Collection entries
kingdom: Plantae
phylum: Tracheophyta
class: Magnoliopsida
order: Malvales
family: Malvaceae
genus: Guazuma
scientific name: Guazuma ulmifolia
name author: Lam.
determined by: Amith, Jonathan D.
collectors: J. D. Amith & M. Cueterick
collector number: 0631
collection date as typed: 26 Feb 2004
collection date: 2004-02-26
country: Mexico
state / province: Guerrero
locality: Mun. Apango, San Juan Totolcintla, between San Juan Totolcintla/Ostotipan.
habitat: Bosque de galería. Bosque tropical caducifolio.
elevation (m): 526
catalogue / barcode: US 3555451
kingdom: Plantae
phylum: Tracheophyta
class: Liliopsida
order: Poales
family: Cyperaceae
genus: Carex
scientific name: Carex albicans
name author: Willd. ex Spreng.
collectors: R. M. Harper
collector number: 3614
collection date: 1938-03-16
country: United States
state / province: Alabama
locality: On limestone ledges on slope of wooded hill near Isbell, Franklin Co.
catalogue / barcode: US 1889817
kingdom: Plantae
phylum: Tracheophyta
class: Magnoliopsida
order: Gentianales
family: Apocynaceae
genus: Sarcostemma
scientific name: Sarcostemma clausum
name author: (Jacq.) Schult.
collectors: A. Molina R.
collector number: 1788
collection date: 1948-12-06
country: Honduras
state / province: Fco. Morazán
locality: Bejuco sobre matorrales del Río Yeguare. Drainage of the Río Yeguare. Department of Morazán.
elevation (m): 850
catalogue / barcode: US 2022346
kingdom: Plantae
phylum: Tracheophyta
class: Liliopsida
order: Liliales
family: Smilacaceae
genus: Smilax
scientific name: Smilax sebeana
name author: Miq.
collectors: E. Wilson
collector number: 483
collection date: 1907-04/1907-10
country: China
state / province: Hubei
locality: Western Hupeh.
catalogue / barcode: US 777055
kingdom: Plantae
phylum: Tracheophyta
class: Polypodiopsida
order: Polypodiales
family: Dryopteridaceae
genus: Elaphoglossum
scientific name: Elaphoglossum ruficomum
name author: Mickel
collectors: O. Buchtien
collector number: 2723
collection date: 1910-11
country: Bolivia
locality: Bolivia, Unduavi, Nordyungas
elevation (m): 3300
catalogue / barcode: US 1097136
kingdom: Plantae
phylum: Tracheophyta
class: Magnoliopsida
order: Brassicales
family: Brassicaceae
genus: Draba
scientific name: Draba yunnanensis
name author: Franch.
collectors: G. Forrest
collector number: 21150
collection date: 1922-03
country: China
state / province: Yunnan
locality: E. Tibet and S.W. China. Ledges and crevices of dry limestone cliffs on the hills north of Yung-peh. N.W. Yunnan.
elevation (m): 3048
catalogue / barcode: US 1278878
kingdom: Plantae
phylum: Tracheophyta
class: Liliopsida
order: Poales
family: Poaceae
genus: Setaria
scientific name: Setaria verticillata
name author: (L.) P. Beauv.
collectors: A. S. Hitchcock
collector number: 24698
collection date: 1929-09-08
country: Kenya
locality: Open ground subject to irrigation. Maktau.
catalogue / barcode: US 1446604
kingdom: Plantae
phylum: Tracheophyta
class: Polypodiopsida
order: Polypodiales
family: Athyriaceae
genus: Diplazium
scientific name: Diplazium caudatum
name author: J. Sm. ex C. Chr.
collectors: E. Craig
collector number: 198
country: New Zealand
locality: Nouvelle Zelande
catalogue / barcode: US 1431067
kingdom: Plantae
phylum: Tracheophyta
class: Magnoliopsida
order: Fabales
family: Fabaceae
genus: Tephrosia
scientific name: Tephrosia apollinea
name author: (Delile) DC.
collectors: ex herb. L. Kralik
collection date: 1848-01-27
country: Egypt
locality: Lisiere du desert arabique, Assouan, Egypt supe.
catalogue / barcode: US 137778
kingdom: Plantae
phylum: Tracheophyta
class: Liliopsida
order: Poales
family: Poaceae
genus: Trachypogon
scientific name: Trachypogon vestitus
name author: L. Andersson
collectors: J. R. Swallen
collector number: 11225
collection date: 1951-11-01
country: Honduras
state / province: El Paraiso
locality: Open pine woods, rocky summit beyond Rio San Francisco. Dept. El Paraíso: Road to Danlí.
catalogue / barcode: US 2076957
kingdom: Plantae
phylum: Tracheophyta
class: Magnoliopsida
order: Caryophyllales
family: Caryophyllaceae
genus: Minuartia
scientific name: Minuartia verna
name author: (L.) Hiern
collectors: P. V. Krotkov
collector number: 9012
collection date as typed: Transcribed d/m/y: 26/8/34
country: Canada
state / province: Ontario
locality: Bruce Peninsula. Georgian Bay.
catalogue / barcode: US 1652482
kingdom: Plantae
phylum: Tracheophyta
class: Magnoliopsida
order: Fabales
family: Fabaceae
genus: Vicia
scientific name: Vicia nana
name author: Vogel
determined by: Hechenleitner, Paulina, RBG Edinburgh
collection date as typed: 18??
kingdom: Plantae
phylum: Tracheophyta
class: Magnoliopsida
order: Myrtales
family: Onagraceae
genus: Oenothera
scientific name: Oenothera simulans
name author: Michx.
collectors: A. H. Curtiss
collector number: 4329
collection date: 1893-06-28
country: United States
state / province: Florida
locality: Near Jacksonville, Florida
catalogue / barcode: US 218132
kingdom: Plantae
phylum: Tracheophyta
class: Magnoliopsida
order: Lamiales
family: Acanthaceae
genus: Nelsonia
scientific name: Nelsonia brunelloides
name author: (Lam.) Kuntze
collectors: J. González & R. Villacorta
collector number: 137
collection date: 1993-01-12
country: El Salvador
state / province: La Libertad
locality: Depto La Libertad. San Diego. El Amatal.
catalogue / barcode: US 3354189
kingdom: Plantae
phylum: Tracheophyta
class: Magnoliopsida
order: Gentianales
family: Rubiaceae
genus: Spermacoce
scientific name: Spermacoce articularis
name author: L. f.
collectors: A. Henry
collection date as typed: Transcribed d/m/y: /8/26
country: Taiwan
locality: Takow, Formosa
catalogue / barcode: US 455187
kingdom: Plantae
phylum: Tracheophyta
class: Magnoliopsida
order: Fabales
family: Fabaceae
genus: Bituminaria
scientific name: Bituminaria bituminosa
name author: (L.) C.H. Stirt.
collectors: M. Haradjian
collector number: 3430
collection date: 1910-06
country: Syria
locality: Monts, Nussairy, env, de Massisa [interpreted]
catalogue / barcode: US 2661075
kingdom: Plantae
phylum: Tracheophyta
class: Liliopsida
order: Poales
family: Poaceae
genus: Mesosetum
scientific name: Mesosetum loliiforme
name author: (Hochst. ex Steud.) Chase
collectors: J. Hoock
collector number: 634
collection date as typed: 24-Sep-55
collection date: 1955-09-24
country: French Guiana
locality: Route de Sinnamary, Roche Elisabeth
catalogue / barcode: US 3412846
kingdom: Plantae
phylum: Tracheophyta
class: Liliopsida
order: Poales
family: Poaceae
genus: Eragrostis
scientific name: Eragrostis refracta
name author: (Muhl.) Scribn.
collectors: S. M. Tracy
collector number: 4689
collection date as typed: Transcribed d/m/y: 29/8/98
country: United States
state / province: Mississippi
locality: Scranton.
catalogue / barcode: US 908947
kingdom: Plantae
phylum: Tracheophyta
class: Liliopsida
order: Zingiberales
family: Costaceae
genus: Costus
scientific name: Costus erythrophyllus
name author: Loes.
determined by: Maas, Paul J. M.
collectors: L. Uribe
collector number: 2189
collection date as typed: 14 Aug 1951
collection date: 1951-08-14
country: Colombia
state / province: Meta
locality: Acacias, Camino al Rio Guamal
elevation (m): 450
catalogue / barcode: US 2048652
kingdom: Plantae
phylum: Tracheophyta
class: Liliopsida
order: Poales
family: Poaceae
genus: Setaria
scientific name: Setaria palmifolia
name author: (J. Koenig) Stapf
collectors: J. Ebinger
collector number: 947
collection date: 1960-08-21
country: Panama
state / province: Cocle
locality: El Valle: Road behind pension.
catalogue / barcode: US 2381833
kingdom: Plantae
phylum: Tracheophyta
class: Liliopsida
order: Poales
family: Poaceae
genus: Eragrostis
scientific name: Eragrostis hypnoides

▶ [EXERCISE AIM]:
Please tally the lines in the rows above that contain the word "elevation", and give only the number.

▶ [WRITTEN ANSWER]:
5